» REQUIRED ACTIONS
(1) Rewrite everything in the tibial fracture abstract from "the evaluation of" down to "tibial diaphyseal fractures.", replacing "quantitative computed tomography" with "QCT".
(2) In the tibial fracture abstract, what range of voxel density was used to classify tissue as hard callus?
(3) Resume the tibial fracture abstract, picking up directly after its final sentence.

::: READING PASSAGE :::

Correlations between strength and quantitative computed tomography measurement of callus mineralization in experimental tibial fractures.

BACKGROUND

the evaluation of fracture healing in the clinic has not changed significantly during the past few decades, despite the development of modern tissue-imaging tools. Recent publications have reported significant and interesting associations between biomechanical properties and quantitative computed tomography data of fractures and grafts. We therefore studied the correlations between the strength and segmented quantitative computed tomography data of tibial diaphyseal fractures.

METHODS

forty male rats received a tibial-shaft osteotomy that was initially stabilized with either intramedullary nailing or external fixation. Evaluation at 30 and 60 days post-osteotomy included X-ray, quantitative computed tomography and bending testing. Quantitative computed tomography data were segmented by voxel density into soft callus (171-539 mg/cm(3)), hard callus (540-1199 mg/cm(3)) and cortical bone (≥ 1200mg/cm(3)), and volumetric bone mineral density was calculated.

::: PROVIDED RECORDS :::

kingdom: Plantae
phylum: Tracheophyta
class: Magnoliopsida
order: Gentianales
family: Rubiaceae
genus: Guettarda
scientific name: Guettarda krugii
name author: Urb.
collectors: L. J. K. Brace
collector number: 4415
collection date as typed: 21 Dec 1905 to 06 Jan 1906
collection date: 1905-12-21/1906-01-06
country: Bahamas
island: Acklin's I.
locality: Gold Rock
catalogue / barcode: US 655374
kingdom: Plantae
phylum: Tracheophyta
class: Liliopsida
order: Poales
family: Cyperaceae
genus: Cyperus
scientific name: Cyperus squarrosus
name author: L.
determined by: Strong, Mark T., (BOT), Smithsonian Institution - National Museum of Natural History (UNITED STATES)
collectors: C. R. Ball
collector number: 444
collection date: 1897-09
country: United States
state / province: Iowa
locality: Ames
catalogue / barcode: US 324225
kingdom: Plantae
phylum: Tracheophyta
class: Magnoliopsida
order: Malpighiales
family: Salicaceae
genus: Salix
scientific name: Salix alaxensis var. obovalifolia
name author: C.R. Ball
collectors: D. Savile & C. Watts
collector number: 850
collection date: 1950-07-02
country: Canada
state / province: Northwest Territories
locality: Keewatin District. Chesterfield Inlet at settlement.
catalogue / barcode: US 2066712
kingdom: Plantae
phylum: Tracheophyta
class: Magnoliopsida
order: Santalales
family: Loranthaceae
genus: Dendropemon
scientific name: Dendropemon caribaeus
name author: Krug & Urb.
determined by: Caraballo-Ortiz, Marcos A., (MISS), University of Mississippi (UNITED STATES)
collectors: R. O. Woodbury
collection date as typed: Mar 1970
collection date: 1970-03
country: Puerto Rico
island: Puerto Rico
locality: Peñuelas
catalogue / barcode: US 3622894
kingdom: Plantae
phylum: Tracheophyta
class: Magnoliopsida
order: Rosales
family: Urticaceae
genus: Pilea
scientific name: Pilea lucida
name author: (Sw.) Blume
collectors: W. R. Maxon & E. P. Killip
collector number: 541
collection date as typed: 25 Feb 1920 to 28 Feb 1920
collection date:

:::

» ACTIVITY ANSWERS
(1)
the evaluation of fracture healing in the clinic has not changed significantly during the past few decades, despite the development of modern tissue-imaging tools. Recent publications have reported significant and interesting associations between biomechanical properties and QCT data of fractures and grafts. We therefore studied the correlations between the strength and segmented QCT data of tibial diaphyseal fractures.

(2) 540-1199 mg/cm(3)

(3)
FINDINGS

all fractures demonstrated pronounced formation of soft and hard callus tissues at 30 days post-osteotomy, and at 60 days the cortical bone volume was significantly increased with callus resorption. Bending strength correlated significantly and positively with fracture-site cortical bone volume and volumetric bone mineral density in the intramedullary nailed group in the early phase of healing.

INTERPRETATION

quantitative computed tomography was used to quantify characteristic secondary healing. The observed correlations indicate that biomechanically important mineralization can be measured by quantitative computed tomography in the early phase of healing in flexibly fixed fractures.